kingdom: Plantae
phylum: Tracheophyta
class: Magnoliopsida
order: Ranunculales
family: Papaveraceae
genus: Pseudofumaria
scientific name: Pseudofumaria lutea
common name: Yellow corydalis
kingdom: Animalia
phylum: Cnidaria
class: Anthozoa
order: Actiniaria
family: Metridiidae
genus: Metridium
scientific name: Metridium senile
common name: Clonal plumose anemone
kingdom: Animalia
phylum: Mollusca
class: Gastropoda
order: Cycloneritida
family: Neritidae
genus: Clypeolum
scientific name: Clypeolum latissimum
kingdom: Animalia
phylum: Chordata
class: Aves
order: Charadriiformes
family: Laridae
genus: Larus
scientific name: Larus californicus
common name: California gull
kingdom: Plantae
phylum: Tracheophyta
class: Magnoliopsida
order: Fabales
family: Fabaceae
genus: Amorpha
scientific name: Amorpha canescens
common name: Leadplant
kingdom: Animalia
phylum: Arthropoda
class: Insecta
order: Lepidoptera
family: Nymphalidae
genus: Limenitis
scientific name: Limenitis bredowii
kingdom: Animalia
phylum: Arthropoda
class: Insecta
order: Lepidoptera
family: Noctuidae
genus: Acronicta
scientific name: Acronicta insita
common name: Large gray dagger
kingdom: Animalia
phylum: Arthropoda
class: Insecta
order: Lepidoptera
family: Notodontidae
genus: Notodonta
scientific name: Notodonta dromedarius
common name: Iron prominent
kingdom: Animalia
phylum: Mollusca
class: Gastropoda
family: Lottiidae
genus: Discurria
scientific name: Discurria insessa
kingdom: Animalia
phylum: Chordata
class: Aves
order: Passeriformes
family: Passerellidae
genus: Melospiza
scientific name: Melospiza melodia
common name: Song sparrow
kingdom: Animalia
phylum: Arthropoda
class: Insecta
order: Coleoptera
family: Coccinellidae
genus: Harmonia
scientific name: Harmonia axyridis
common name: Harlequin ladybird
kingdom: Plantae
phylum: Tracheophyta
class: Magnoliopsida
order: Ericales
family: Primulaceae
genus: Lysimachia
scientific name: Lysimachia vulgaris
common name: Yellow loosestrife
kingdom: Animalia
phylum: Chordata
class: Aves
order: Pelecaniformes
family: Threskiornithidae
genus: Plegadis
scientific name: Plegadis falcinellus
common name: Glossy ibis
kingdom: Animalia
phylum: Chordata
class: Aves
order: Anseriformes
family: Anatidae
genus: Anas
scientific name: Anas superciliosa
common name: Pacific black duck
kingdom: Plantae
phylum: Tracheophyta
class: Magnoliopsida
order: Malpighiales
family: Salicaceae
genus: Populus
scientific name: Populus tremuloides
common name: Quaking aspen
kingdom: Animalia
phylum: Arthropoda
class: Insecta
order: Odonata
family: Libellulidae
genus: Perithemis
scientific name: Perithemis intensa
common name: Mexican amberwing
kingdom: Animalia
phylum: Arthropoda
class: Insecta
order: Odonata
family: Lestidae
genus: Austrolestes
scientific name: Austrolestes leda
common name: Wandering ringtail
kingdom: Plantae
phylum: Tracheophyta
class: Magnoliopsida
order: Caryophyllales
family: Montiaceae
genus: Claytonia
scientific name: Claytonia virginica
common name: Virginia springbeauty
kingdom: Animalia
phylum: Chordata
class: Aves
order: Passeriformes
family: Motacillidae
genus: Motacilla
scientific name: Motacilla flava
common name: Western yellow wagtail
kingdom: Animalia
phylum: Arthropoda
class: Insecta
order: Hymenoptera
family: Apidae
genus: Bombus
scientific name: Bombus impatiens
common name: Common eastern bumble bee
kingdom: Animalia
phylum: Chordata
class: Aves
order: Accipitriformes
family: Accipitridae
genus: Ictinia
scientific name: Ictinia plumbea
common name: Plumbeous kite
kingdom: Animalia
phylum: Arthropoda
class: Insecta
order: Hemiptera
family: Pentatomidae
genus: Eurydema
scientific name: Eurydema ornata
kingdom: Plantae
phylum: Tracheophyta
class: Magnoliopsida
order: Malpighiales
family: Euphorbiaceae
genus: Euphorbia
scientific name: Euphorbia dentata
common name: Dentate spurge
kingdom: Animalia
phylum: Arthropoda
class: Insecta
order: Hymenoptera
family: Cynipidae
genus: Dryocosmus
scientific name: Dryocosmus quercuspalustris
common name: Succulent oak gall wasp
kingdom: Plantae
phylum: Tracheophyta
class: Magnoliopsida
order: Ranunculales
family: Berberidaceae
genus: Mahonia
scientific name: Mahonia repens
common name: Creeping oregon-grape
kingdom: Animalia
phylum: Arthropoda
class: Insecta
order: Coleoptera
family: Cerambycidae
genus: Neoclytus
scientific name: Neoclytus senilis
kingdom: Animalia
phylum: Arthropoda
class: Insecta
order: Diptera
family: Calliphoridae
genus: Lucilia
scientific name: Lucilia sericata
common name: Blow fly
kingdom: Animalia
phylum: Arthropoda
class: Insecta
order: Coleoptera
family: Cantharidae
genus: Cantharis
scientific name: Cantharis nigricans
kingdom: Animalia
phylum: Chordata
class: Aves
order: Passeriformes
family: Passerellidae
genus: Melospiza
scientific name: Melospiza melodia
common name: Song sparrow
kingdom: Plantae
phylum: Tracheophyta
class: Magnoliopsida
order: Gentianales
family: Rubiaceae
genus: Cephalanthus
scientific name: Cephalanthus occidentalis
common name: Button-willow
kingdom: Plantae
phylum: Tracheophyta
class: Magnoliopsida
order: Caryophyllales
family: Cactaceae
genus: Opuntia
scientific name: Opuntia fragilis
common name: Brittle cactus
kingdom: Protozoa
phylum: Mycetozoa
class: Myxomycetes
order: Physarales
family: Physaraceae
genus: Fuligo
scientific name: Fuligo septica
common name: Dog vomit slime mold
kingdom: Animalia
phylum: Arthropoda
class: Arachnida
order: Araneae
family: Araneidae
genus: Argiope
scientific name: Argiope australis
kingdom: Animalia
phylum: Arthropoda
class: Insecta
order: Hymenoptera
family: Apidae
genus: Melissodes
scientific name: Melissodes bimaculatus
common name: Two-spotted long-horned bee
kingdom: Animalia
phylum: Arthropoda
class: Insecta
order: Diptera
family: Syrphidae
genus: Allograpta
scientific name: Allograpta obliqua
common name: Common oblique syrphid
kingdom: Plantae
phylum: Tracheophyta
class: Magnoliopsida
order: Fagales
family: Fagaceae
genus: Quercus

▸ **GIVEN EXERCISE**
Update the material above so that every "common name" reads "vernacular name" instead. Give all the lines again, leaving everything else unchanged.

▸ **OUTPUT BELOW**
kingdom: Plantae
phylum: Tracheophyta
class: Magnoliopsida
order: Ranunculales
family: Papaveraceae
genus: Pseudofumaria
scientific name: Pseudofumaria lutea
vernacular name: Yellow corydalis
kingdom: Animalia
phylum: Cnidaria
class: Anthozoa
order: Actiniaria
family: Metridiidae
genus: Metridium
scientific name: Metridium senile
vernacular name: Clonal plumose anemone
kingdom: Animalia
phylum: Mollusca
class: Gastropoda
order: Cycloneritida
family: Neritidae
genus: Clypeolum
scientific name: Clypeolum latissimum
kingdom: Animalia
phylum: Chordata
class: Aves
order: Charadriiformes
family: Laridae
genus: Larus
scientific name: Larus californicus
vernacular name: California gull
kingdom: Plantae
phylum: Tracheophyta
class: Magnoliopsida
order: Fabales
family: Fabaceae
genus: Amorpha
scientific name: Amorpha canescens
vernacular name: Leadplant
kingdom: Animalia
phylum: Arthropoda
class: Insecta
order: Lepidoptera
family: Nymphalidae
genus: Limenitis
scientific name: Limenitis bredowii
kingdom: Animalia
phylum: Arthropoda
class: Insecta
order: Lepidoptera
family: Noctuidae
genus: Acronicta
scientific name: Acronicta insita
vernacular name: Large gray dagger
kingdom: Animalia
phylum: Arthropoda
class: Insecta
order: Lepidoptera
family: Notodontidae
genus: Notodonta
scientific name: Notodonta dromedarius
vernacular name: Iron prominent
kingdom: Animalia
phylum: Mollusca
class: Gastropoda
family: Lottiidae
genus: Discurria
scientific name: Discurria insessa
kingdom: Animalia
phylum: Chordata
class: Aves
order: Passeriformes
family: Passerellidae
genus: Melospiza
scientific name: Melospiza melodia
vernacular name: Song sparrow
kingdom: Animalia
phylum: Arthropoda
class: Insecta
order: Coleoptera
family: Coccinellidae
genus: Harmonia
scientific name: Harmonia axyridis
vernacular name: Harlequin ladybird
kingdom: Plantae
phylum: Tracheophyta
class: Magnoliopsida
order: Ericales
family: Primulaceae
genus: Lysimachia
scientific name: Lysimachia vulgaris
vernacular name: Yellow loosestrife
kingdom: Animalia
phylum: Chordata
class: Aves
order: Pelecaniformes
family: Threskiornithidae
genus: Plegadis
scientific name: Plegadis falcinellus
vernacular name: Glossy ibis
kingdom: Animalia
phylum: Chordata
class: Aves
order: Anseriformes
family: Anatidae
genus: Anas
scientific name: Anas superciliosa
vernacular name: Pacific black duck
kingdom: Plantae
phylum: Tracheophyta
class: Magnoliopsida
order: Malpighiales
family: Salicaceae
genus: Populus
scientific name: Populus tremuloides
vernacular name: Quaking aspen
kingdom: Animalia
phylum: Arthropoda
class: Insecta
order: Odonata
family: Libellulidae
genus: Perithemis
scientific name: Perithemis intensa
vernacular name: Mexican amberwing
kingdom: Animalia
phylum: Arthropoda
class: Insecta
order: Odonata
family: Lestidae
genus: Austrolestes
scientific name: Austrolestes leda
vernacular name: Wandering ringtail
kingdom: Plantae
phylum: Tracheophyta
class: Magnoliopsida
order: Caryophyllales
family: Montiaceae
genus: Claytonia
scientific name: Claytonia virginica
vernacular name: Virginia springbeauty
kingdom: Animalia
phylum: Chordata
class: Aves
order: Passeriformes
family: Motacillidae
genus: Motacilla
scientific name: Motacilla flava
vernacular name: Western yellow wagtail
kingdom: Animalia
phylum: Arthropoda
class: Insecta
order: Hymenoptera
family: Apidae
genus: Bombus
scientific name: Bombus impatiens
vernacular name: Common eastern bumble bee
kingdom: Animalia
phylum: Chordata
class: Aves
order: Accipitriformes
family: Accipitridae
genus: Ictinia
scientific name: Ictinia plumbea
vernacular name: Plumbeous kite
kingdom: Animalia
phylum: Arthropoda
class: Insecta
order: Hemiptera
family: Pentatomidae
genus: Eurydema
scientific name: Eurydema ornata
kingdom: Plantae
phylum: Tracheophyta
class: Magnoliopsida
order: Malpighiales
family: Euphorbiaceae
genus: Euphorbia
scientific name: Euphorbia dentata
vernacular name: Dentate spurge
kingdom: Animalia
phylum: Arthropoda
class: Insecta
order: Hymenoptera
family: Cynipidae
genus: Dryocosmus
scientific name: Dryocosmus quercuspalustris
vernacular name: Succulent oak gall wasp
kingdom: Plantae
phylum: Tracheophyta
class: Magnoliopsida
order: Ranunculales
family: Berberidaceae
genus: Mahonia
scientific name: Mahonia repens
vernacular name: Creeping oregon-grape
kingdom: Animalia
phylum: Arthropoda
class: Insecta
order: Coleoptera
family: Cerambycidae
genus: Neoclytus
scientific name: Neoclytus senilis
kingdom: Animalia
phylum: Arthropoda
class: Insecta
order: Diptera
family: Calliphoridae
genus: Lucilia
scientific name: Lucilia sericata
vernacular name: Blow fly
kingdom: Animalia
phylum: Arthropoda
class: Insecta
order: Coleoptera
family: Cantharidae
genus: Cantharis
scientific name: Cantharis nigricans
kingdom: Animalia
phylum: Chordata
class: Aves
order: Passeriformes
family: Passerellidae
genus: Melospiza
scientific name: Melospiza melodia
vernacular name: Song sparrow
kingdom: Plantae
phylum: Tracheophyta
class: Magnoliopsida
order: Gentianales
family: Rubiaceae
genus: Cephalanthus
scientific name: Cephalanthus occidentalis
vernacular name: Button-willow
kingdom: Plantae
phylum: Tracheophyta
class: Magnoliopsida
order: Caryophyllales
family: Cactaceae
genus: Opuntia
scientific name: Opuntia fragilis
vernacular name: Brittle cactus
kingdom: Protozoa
phylum: Mycetozoa
class: Myxomycetes
order: Physarales
family: Physaraceae
genus: Fuligo
scientific name: Fuligo septica
vernacular name: Dog vomit slime mold
kingdom: Animalia
phylum: Arthropoda
class: Arachnida
order: Araneae
family: Araneidae
genus: Argiope
scientific name: Argiope australis
kingdom: Animalia
phylum: Arthropoda
class: Insecta
order: Hymenoptera
family: Apidae
genus: Melissodes
scientific name: Melissodes bimaculatus
vernacular name: Two-spotted long-horned bee
kingdom: Animalia
phylum: Arthropoda
class: Insecta
order: Diptera
family: Syrphidae
genus: Allograpta
scientific name: Allograpta obliqua
vernacular name: Common oblique syrphid
kingdom: Plantae
phylum: Tracheophyta
class: Magnoliopsida
order: Fagales
family: Fagaceae
genus: Quercus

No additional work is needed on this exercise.